Start of Task data

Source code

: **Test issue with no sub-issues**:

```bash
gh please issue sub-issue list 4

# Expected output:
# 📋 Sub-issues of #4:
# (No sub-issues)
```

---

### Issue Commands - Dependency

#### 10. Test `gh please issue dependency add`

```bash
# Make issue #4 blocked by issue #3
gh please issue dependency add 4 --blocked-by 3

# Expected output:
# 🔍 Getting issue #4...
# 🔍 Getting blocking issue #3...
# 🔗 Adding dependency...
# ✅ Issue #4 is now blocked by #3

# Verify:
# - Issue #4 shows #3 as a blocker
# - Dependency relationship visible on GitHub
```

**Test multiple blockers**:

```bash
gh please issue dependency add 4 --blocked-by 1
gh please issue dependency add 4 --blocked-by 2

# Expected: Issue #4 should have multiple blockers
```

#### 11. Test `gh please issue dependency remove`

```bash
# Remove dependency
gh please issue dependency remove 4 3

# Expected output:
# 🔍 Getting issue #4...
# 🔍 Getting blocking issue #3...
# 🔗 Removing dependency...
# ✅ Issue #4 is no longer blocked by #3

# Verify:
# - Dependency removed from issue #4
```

End of Task data

The problem:
An exact copy of all the records above is the required answer.

Exercise solution:
Source code

: **Test issue with no sub-issues**:

```bash
gh please issue sub-issue list 4

# Expected output:
# 📋 Sub-issues of #4:
# (No sub-issues)
```

---

### Issue Commands - Dependency

#### 10. Test `gh please issue dependency add`

```bash
# Make issue #4 blocked by issue #3
gh please issue dependency add 4 --blocked-by 3

# Expected output:
# 🔍 Getting issue #4...
# 🔍 Getting blocking issue #3...
# 🔗 Adding dependency...
# ✅ Issue #4 is now blocked by #3

# Verify:
# - Issue #4 shows #3 as a blocker
# - Dependency relationship visible on GitHub
```

**Test multiple blockers**:

```bash
gh please issue dependency add 4 --blocked-by 1
gh please issue dependency add 4 --blocked-by 2

# Expected: Issue #4 should have multiple blockers
```

#### 11. Test `gh please issue dependency remove`

```bash
# Remove dependency
gh please issue dependency remove 4 3

# Expected output:
# 🔍 Getting issue #4...
# 🔍 Getting blocking issue #3...
# 🔗 Removing dependency...
# ✅ Issue #4 is no longer blocked by #3

# Verify:
# - Dependency removed from issue #4
```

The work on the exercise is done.